O meu filho de 10 anos anda incomodado porque uma menina da sala dele passa a vida a apalpar-lhe o rabo. Como é o rapaz “a vítima” ninguém valoriza. A professora valorizou, e ainda bem, mas regra geral toda a gente desvaloriza. Fiquei a pensar nisto.

Liberdade sexual também é podermos ter o controle sobre o nosso corpo, impormos os limites sobre o nosso corpo em relação à interação com outras pessoas, e levarmos a sério os limites que as outras pessoas impõem sobre elas mesmas.

Ora, neste caso, voltamos aos ditos papéis sociais limitadores que nos são impostos: “um rapaz nunca pode ser a vítima porque, como é rapaz, automaticamente vai gostar de ser apalpado”. Errado.
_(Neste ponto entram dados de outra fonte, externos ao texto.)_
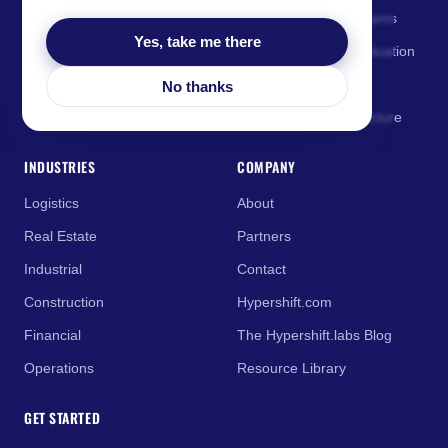
and business leaders.
AI Enablement for Teams
Yes, take me there
AI Governance & Evaluation
AI Coaching
No thanks
Managed AI Infrastructure
INDUSTRIES
COMPANY
Logistics
About
Real Estate
Partners
Industrial
Contact
Construction
Hypershift.com
Financial
The Hypershift.labs Blog
Operations
Resource Library
GET STARTED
É como se fosse o nível 0 de “os homens querem sempre sexo e estão sempre prontos para terem sexo”. Todos os géneros têm direito a ver o seu corpo respeitado segundo os limites que a própria pessoa impõe em relação ao seu corpo. Ser apalpado contra a sua vontade é sempre mau, não importa o género da vítima.

O abuso e a violação também acontecem a rapazes e não é só por se tratarem de rapazes que é menos problemático. Há muitos homens que, em tom de brincadeira, dizem “eu não me importava nada de ser violado por x mulher”, mas esquecem-se que uma violação pressupõe o não consentimento. Uma relação sexual consentida nunca poderá ser uma violação. Por isso, menos piadas que acarretam muito preconceito, mais empatia independentemente do género.

Por fim, e acima de tudo, lamento imenso que o teu filho esteja a passar por isso e fico contente por ele ter uma professora com sensibilidade. Espero que a sociedade no geral acompanhe essa evolução.